= DOCUMENT EXTRACT =
+++++
Linux TCP/IP support has had its ups and downs. After all, implementing an entire protocol
stack from scratch isn't something that one does for fun on a weekend. On the other hand, the
Linux TCP/IP code has benefited greatly from the hoard of beta testers and developers to have
crossed its path, and as time has progressed many bugs and configuration problems have
fallen in their wake.
The current implementation of TCP/IP and related protocols for Linux is called NET-4. This

has no relationship to the so-called NET-2 release of BSD Unix; instead, in this context,
NET-4 means the fourth implementation of TCP/IP for Linux. Before NET-4 came (no
surprise here) NET-3, NET-2, and NET-1, the last having been phased out around kernel
Version 0.99.pl10. NET-4 supports nearly all the features you'd expect from a Unix TCP/IP
implementation and a wide range of networking hardware.
Linux NET-4 also supports Serial Line Internet Protocol (SLIP) and Point-to-Point Protocol
(PPP). SLIP and PPP allow you to have dial-up Internet access using a modem. If your
business or university provides SLIP or PPP access, you can dial in to the SLIP or PPP server
and put your machine on the Internet over the phone line. Alternatively, if your Linux
machine also has Ethernet access to the Internet, you can configure it as a SLIP or PPP server.
Chapter 15. TCP/IP and PPP
476
In the following sections, we won't mention SLIP anymore because nowadays most people
use PPP. If you want to run SLIP on your machine, you can find all the information you'll
need in the Linux Network Administrator's Guide by Olaf Kirch and Terry Dawson (O'Reilly).
Besides the Linux Network Administrator's Guide, the Linux NET-4 HOWTO contains more
or less complete information on configuring TCP/IP and PPP for Linux. The Linux Ethernet
HOWTO is a related document that describes configuration of various Ethernet card drivers
for Linux.
Also of interest is TCP/IP Network Administration by Craig Hunt (O'Reilly). It contains
complete information on using and configuring TCP/IP on Unix systems. If you plan to set up
a network of Linux machines or do any serious TCP/IP hacking, you should have the
background in network administration presented by that book.
+++++
= MATERIAL SUPPLIED =
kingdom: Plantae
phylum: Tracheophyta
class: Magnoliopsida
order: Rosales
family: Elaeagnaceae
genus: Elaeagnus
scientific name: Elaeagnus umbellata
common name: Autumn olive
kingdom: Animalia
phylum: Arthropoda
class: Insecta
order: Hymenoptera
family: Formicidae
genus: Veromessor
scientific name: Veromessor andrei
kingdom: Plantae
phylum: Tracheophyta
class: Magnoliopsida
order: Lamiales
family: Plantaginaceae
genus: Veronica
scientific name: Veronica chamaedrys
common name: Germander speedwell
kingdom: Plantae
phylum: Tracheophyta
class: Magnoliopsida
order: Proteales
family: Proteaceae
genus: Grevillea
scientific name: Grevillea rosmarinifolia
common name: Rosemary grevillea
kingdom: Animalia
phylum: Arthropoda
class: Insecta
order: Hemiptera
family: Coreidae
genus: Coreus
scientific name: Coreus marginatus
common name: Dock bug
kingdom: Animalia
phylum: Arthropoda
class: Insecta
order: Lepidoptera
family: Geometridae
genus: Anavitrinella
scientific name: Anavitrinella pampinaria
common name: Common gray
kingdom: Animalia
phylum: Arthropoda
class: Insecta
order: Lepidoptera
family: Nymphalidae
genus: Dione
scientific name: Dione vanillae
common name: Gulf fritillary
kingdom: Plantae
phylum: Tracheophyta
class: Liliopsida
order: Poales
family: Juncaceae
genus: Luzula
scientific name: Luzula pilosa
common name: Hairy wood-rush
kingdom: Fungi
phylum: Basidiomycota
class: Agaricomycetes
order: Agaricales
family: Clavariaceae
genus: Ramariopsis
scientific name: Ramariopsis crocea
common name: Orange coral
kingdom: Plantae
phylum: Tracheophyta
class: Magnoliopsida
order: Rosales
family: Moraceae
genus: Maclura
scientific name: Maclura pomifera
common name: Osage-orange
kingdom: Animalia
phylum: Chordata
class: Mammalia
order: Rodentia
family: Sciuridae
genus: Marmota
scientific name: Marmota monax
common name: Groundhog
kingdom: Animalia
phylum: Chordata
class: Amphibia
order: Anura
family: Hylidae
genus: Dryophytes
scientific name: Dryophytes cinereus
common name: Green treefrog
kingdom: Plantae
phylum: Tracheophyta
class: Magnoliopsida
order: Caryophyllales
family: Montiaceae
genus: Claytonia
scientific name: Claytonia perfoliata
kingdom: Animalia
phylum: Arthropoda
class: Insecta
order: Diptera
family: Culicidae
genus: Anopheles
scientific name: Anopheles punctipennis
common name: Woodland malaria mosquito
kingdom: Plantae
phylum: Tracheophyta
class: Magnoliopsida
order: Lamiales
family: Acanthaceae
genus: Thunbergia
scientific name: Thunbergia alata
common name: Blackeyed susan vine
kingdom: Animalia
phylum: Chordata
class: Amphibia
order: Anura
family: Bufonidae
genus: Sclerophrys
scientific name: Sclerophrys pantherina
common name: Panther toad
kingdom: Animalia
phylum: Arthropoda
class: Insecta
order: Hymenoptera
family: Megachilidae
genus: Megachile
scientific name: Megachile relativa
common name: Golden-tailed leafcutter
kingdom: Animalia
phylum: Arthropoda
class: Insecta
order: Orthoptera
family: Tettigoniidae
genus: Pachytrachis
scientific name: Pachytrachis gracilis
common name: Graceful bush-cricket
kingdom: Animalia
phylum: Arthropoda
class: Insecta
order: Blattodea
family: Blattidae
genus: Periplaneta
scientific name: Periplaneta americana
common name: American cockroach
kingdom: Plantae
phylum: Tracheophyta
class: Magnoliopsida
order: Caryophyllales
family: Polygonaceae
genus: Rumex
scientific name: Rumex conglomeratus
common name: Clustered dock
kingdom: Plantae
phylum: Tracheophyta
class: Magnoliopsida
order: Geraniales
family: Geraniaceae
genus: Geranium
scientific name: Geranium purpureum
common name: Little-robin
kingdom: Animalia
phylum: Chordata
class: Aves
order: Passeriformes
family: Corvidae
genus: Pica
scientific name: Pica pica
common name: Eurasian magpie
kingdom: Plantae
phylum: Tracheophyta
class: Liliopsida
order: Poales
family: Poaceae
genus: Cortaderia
+++++
= PROBLEM 1 =
Write out the Linux TCP/IP passage word for word, starting at "Linux TCP/IP support" and ending at "of networking hardware.".
= PROBLEM 2 =
Carry on the Linux TCP/IP passage from the point where it stops.
The material plays no part here.

= TASK RESPONSE 1 =
Linux TCP/IP support has had its ups and downs. After all, implementing an entire protocol
stack from scratch isn't something that one does for fun on a weekend. On the other hand, the
Linux TCP/IP code has benefited greatly from the hoard of beta testers and developers to have
crossed its path, and as time has progressed many bugs and configuration problems have
fallen in their wake.
The current implementation of TCP/IP and related protocols for Linux is called NET-4. This

has no relationship to the so-called NET-2 release of BSD Unix; instead, in this context,
NET-4 means the fourth implementation of TCP/IP for Linux. Before NET-4 came (no
surprise here) NET-3, NET-2, and NET-1, the last having been phased out around kernel
Version 0.99.pl10. NET-4 supports nearly all the features you'd expect from a Unix TCP/IP
implementation and a wide range of networking hardware.

= TASK RESPONSE 2 =
If you really want to get serious about setting up and operating networks, you will probably
also want to read DNS and BIND by Cricket Liu and Paul Albitz (O'Reilly). This book tells
you all there is to know about name servers in a refreshingly funny manner.
15.1.1 TCP/IP Concepts
In order to fully appreciate (and utilize) the power of TCP/IP, you should be familiar with its
underlying principles. TCP/IP is a suite of protocols (the magic buzzword for this chapter)
that define how machines should communicate with each other via a network, as well as

internally to other layers of the protocol suite. For the theoretical background of the Internet
protocols, the best sources of information are the first volume of Douglas Comer's
Internetworking with TCP/IP (Prentice Hall) and the first volume of W. Richard Stevens'
TCP/IP Illustrated (Addison-Wesley).
TCP/IP was originally developed for use on the Advanced Research Projects Agency
network, ARPAnet, which was funded to support military and computer-science research.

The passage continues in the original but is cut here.